Exploring Networks at the genome scale
Systems biology is aimed at achieving a holistic understanding of living organisms, while synthetic biology seeks to design and construct new living organisms with targeted functionalities. Genome sequencing and the fields of ‘omics’ technology have proven a goldmine of information for scientists when it comes to investigating the entire functionality of organisms. Because the genome encodes for all the machinery an organism possesses to survive in the different environments it might populate, it’s possible to understand an organism’s survival strategies by studying its genetic code. More than 350 bacterial genomes have been sequenced to date. But even though bacteria are relatively simple, every organism is so complex that it’s necessary to apply modeling to integrate knowledge at all levels – whether involving metabolism, signaling processes, transcription regulation, or a host of other
areas. Backed up by the accumulated knowledge of biological systems gathered over the last two decades, it is gradually becoming feasible to predict changes and artificially introduce desirable properties into new, genetically modified organisms. In this article, we focus on genome-scale transcription and metabolic network studies as well as the role of modelling, which assists micro-organism engineering and provides a platform for generating hypotheses and testing new proposals. Knowledge and predictions gained from systems biology are also paving the way for the rational design of subunits  or the entire genome  in organisms, to produce novel functions in line with the new paradigm proposed by synthetic biology.
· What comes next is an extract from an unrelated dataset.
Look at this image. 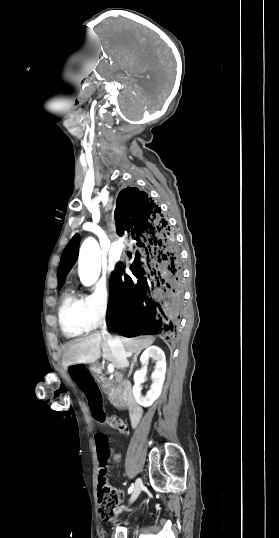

Transcription network inference – which reverse engineers the transcriptional control of an organism from high-throughput gene expression data – offers valuable insights into the induction/inhibition relationship among genes and their regulating factors. Gene regulation can potentially proceed through many mechanisms, including post-translational modifications of transcription factors, and it can also involve many factors at the metabolic, enzymatic, and extra-cellular signaling levels that are not readily measurable at the genome-scale level. The average working hypothesis when making deductions about transcription networks therefore generally assumes that only expression levels of transcription factors significantly contribute to gene regulation. There are three common approaches to inferring transcription networks . Logical network inference methods represent genes as Boolean On/Off states connected by binary interactions, and then proceed to explore the available topologies. Alternatively, a statistical approach can be used to evaluate the mutual dependence between each gene pair in all measured conditions in order to infer the connectivity of the genes. Based on differential equations, the third approach captures the dynamic evolution of gene transcripts and their regulating factors. It can offer a more detailed analysis of the network, but due to its high computational cost, this approach is limited to small groups of genes. The large number of genes in a typical organism causes a high ratio of unknown variables versus data points; nevertheless, the problems posed by an under-determined system can be alleviated with additional information from verified interactions – for example, from DNA sequence binding motifs or data from comparative genomics. More efforts need to be made to incorporate non-transcription factors in the transcription network analysis, and to improve the accuracy of the inferred connections.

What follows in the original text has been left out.